食事が終わって、カラオケに行くことにした。あっちゃんと手を繋いで並んで歩くきーちゃんの表情は、変わらず可愛かった。だけど、きーちゃんに映っているのは真ちゃんでは無い人で、きーちゃんの中に真ちゃんのことも私のことも戻って居ないことに寂しさと苛立ちともどかしさを覚えた。
カラオケに行ってきーちゃんが最初に選んだのは真ちゃんがいつもきーちゃんに歌ってと言って勝手に選んでいた曲で、泣きそうになった。その後も、真ちゃんがきーちゃんに歌ってと言っていた曲を選ぶ。覚えていなくても無意識に選んでいるのか、習慣なのか心の何処かではその記憶が消えて居ないからなのか。
きーちゃんだけど、きーちゃんじゃない。けど、やっぱりきーちゃんだった。
2人と別れた私はとても複雑だった。ひとまずこの目で元氣な姿を見ることが出来たことは安心した。
大阪に向かう道中、旦那がきーちゃんが持っていた感覚は今は無いかもしれないと言っていた。その言葉通り、何処かいつも敏感に周りの空氣を探りながら過ごしていた姿はなかった。そこには普通のハタチ過ぎの女の子が居た。もう少し物事に対して鈍感になれば良い。誰かと付き合うにしても感情のままで動いてしまえたらいいのにと何度も思ってた。
きーちゃんは不思議な位に人間くさい感情や行動を見せない子だった。それは、真ちゃんが言っていたきーちゃんの元々持って生まれた魂のせいなのか、きーちゃんの持っている感覚がそうさせているのか、人間らしい感情や欲求を持つことが下手だったのかもしれない。真ちゃんと結婚生活を送っていたから、自分の感情に氣付いて居ただろうしそれなりに経験もあったはず。けど、そんな事を感じさせずそれを想像させない位に浮世離れした空氣を持っていた。
記憶と感覚を失って良い意味なのか悪い意味なのか分からないけれど、年相応の女の子になって居た。話し方もそんなには変わらないけれど、今の子のノリで話していた。
真ちゃんを失った後も想像もつかないような事があって病んでしまったのは分かっているけど、持っている感覚を捨てれば生きやすくなるだろうと思っていたきーちゃんになっていた。
「何処からスタートとして考えたらいいかわからないけど、少なくともこの子が辛い思いをしたりして病んでしまった期間と同じ位か、下手したら倍かかるかもしれないけど、完全に元氣に、プラマイゼロになるには時間がかかると思ってる。だからあんまり焦らないようにしてる」とあっちゃんが話してくれた。

**課題 1**
本文によると、カラオケできーちゃんが最初に選んだのはどんな曲でしたか。
**課題 2**
本文のうち、「食事が終わって、カラオケに行」から始まって「いたきーちゃんになっていた。」で終わる部分を、一字も変えずに書き写してください。

**記録情報**
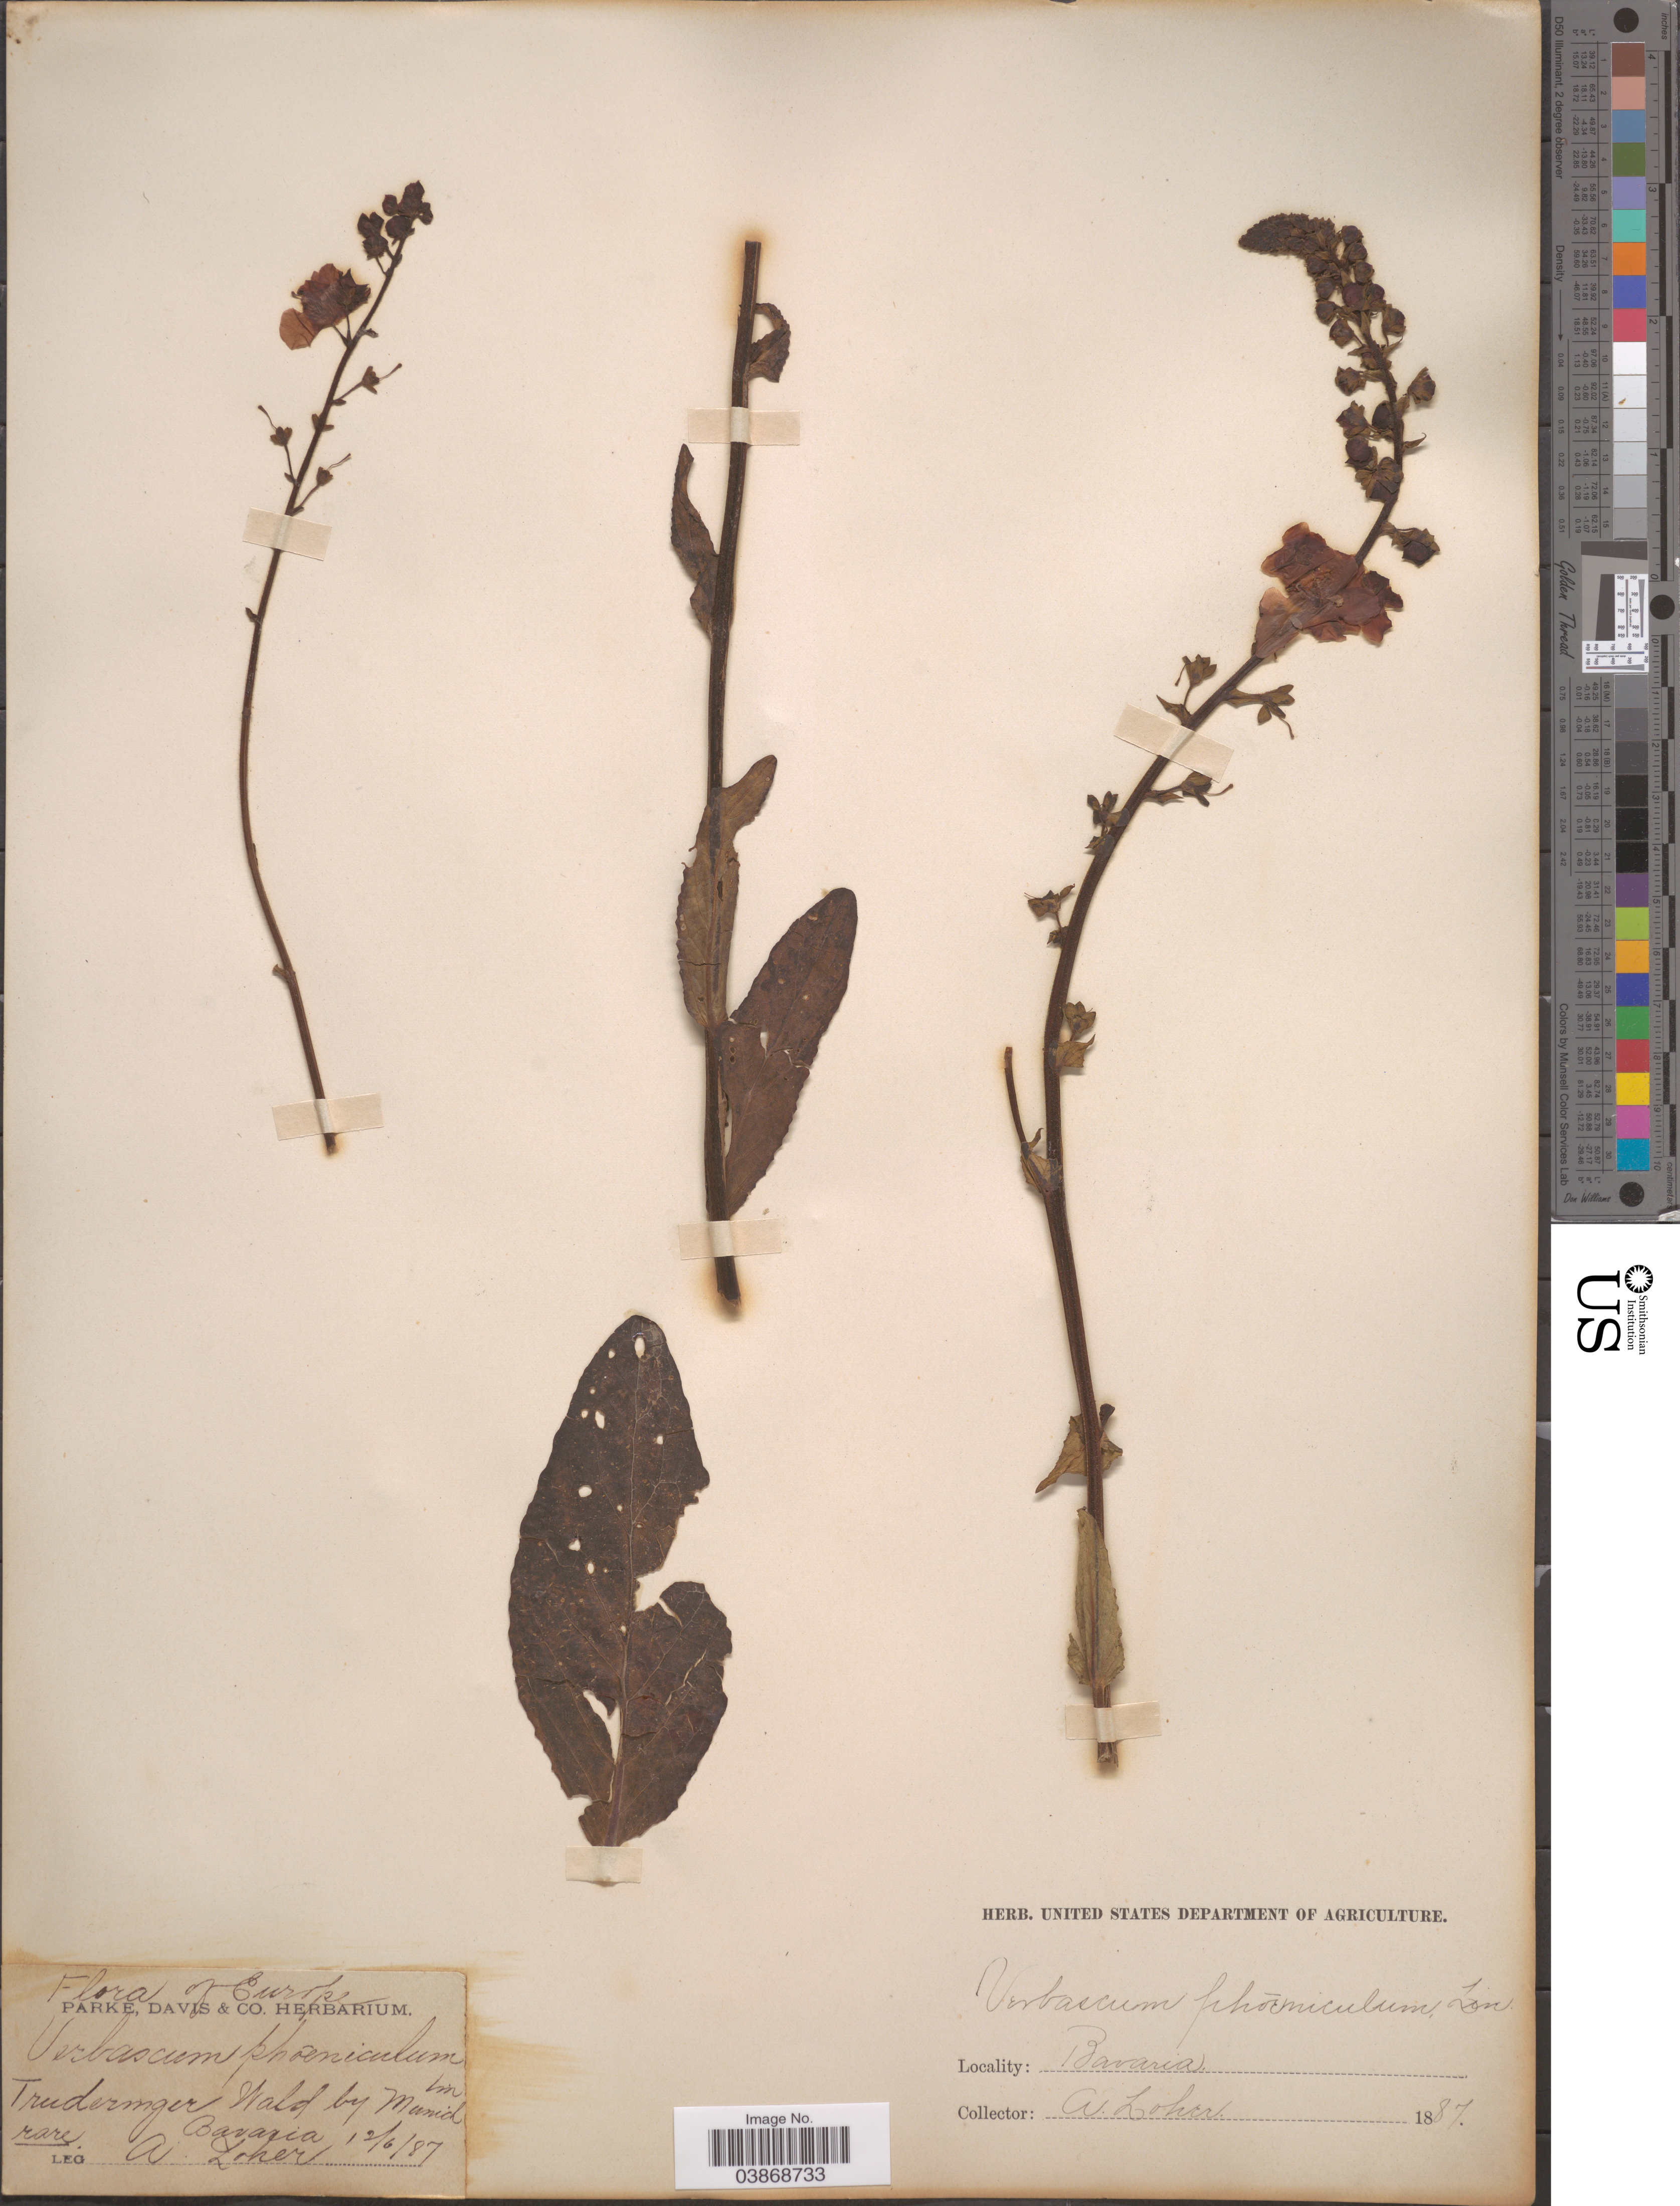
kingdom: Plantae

**正解 1**
真ちゃんがいつもきーちゃんに歌ってと言って勝手に選んでいた曲です。

**正解 2**
食事が終わって、カラオケに行くことにした。あっちゃんと手を繋いで並んで歩くきーちゃんの表情は、変わらず可愛かった。だけど、きーちゃんに映っているのは真ちゃんでは無い人で、きーちゃんの中に真ちゃんのことも私のことも戻って居ないことに寂しさと苛立ちともどかしさを覚えた。
カラオケに行ってきーちゃんが最初に選んだのは真ちゃんがいつもきーちゃんに歌ってと言って勝手に選んでいた曲で、泣きそうになった。その後も、真ちゃんがきーちゃんに歌ってと言っていた曲を選ぶ。覚えていなくても無意識に選んでいるのか、習慣なのか心の何処かではその記憶が消えて居ないからなのか。
きーちゃんだけど、きーちゃんじゃない。けど、やっぱりきーちゃんだった。
2人と別れた私はとても複雑だった。ひとまずこの目で元氣な姿を見ることが出来たことは安心した。
大阪に向かう道中、旦那がきーちゃんが持っていた感覚は今は無いかもしれないと言っていた。その言葉通り、何処かいつも敏感に周りの空氣を探りながら過ごしていた姿はなかった。そこには普通のハタチ過ぎの女の子が居た。もう少し物事に対して鈍感になれば良い。誰かと付き合うにしても感情のままで動いてしまえたらいいのにと何度も思ってた。
きーちゃんは不思議な位に人間くさい感情や行動を見せない子だった。それは、真ちゃんが言っていたきーちゃんの元々持って生まれた魂のせいなのか、きーちゃんの持っている感覚がそうさせているのか、人間らしい感情や欲求を持つことが下手だったのかもしれない。真ちゃんと結婚生活を送っていたから、自分の感情に氣付いて居ただろうしそれなりに経験もあったはず。けど、そんな事を感じさせずそれを想像させない位に浮世離れした空氣を持っていた。
記憶と感覚を失って良い意味なのか悪い意味なのか分からないけれど、年相応の女の子になって居た。話し方もそんなには変わらないけれど、今の子のノリで話していた。
真ちゃんを失った後も想像もつかないような事があって病んでしまったのは分かっているけど、持っている感覚を捨てれば生きやすくなるだろうと思っていたきーちゃんになっていた。